The FINANCIAL — London-06 June 2011: Fitch Ratings has assigned Phedina Hypotheken 2011-I B.V.'s EUR1,500bn mortgage-backed notes expected ratings, as follows:
EUR300,000,000 floating-rate Class A1 mortgage-backed notes: 'AAAsf(exp)'; Outlook Stable; Loss Severity Rating 'LS-1'
EUR1,130,000,000 floating-rate Class A2 mortgage-backed notes: 'AAAsf(exp)'; Outlook Stable; Loss Severity Rating 'LS-1'
EUR70,000,000 floating-rate Class B mortgage-backed notes: 'BBBsf(exp)'; Outlook Stable; Loss Severity Rating 'LS-1'
EUR30,000,000 floating-rate Class C mortgage-backed notes: not rated
The final ratings are subject to the receipt of final documents conforming to information already received.
The notes are backed by mortgage loans originated in the Netherlands and owned by BNP Paribas Personal Finance B.V. (BNP PF or the seller, unrated) a wholly-owned subsidiary of BNP Paribas S.A. (BNP Paribas, rated 'AA-'/Stable/'F1+'). The expected ratings are based on Fitch's assessment of the underlying collateral, available credit enhancement (CE), the seller's origination and underwriting procedures, the servicing capabilities of BNP PF and Novalink B.V. and the transaction's financial and legal structure.
CE for the class A notes will initially total 6.67%, which is provided by the subordination of the class B notes (4.67%) and a fully funded non-amortising reserve account (2.00%). Throughout the transaction's life, the reserve account can be used to pay shortfalls of interest due on the class A notes only. Once the outstanding balance of the mortgages has been reduced to zero, the reserve fund will then be available to pay principal due on the class A notes, interest due on the class B notes and principal due on the class B notes, among other things. As such, the reserve fund covers liquidity risk during the transaction and covers credit risk at the end of the transaction. Under the interest rate swap agreement, the swap counterparty pays the interest on the notes in exchange for the scheduled interest on the mortgages, interest earned on the guaranteed investment contract account, less senior fees and excess spread of 0.50%.

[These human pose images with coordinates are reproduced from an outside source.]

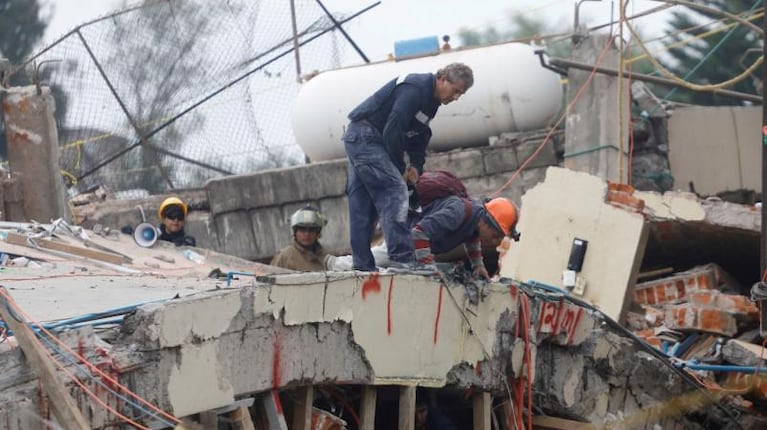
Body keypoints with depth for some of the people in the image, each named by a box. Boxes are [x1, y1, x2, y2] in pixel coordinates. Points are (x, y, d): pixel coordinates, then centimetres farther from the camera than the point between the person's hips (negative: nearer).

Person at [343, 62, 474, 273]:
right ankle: (401, 258, -25)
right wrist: (401, 169, -12)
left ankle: (362, 264, 8)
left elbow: (419, 136, 18)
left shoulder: (430, 99, 14)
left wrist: (416, 166, 0)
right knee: (394, 192, -17)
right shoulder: (415, 88, -19)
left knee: (362, 206, 8)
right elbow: (392, 132, -22)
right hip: (365, 136, -11)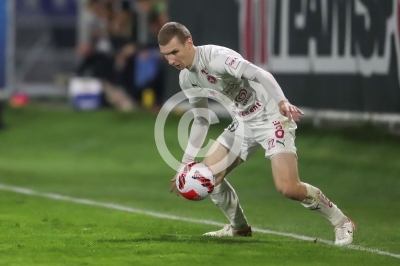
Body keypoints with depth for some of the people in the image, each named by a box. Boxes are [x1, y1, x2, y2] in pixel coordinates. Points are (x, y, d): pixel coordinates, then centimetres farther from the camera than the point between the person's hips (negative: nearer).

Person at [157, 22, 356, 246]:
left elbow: (260, 74, -39)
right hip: (243, 122, 9)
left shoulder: (215, 58, -25)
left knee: (288, 188, -20)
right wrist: (187, 162, 14)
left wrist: (281, 101, -56)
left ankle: (341, 222, 1)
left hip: (272, 118, -9)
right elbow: (201, 120, 15)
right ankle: (239, 227, 24)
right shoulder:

To analyse the CE levels, Fitch evaluated the collateral using its default model, details of which can be found in the reports entitled "EMEA Residential Mortgage Loss Criteria", dated 23 February 2010 and "EMEA Criteria Addendum – Netherlands", dated 8 March 2011, which are available on www.fitchratings.com). The agency assessed the transaction cash flows using default and loss severity assumptions indicated by the default model under various structural stresses including prepayment speeds and interest rate scenarios. The cash flow tests showed that each class of notes could withstand loan losses at a level corresponding to the related stress scenario without incurring any principal loss or interest shortfall and can retire principal by the legal final maturity.
BNP PF provided Fitch with a loan-by-loan data template which was of good quality. The collateral review of the mortgage portfolio involves reviewing vintage performance data which Fitch uses to validate its frequency of foreclosure assumptions. BNP PF was able to provide the agency with (i) dynamic three-month plus arrears data; and (ii) cumulative six-month plus arrears data by vintage. In Fitch's opinion, mortgage loans originated by BNP PF in the earlier vintages have performed worse than other Dutch lenders, whilst loans originated in recent years have outperformed other Dutch lenders. Although 84% of the pool has been originated from January 2008, there is limited performance data relating to these vintages. Consequently, Fitch has applied an increase to its standard frequency of foreclosure assumptions.
BNP PF also provided loan-by-loan repossession data on all foreclosed properties over the past few years, which Fitch uses to validate its loss severity and recovery assumptions. In Fitch's opinion, the estimated quick sale adjustment, loss severity and recovery rates were slightly better than other lenders, Consequently, Fitch did not apply any additional adjustments to the standard assumptions.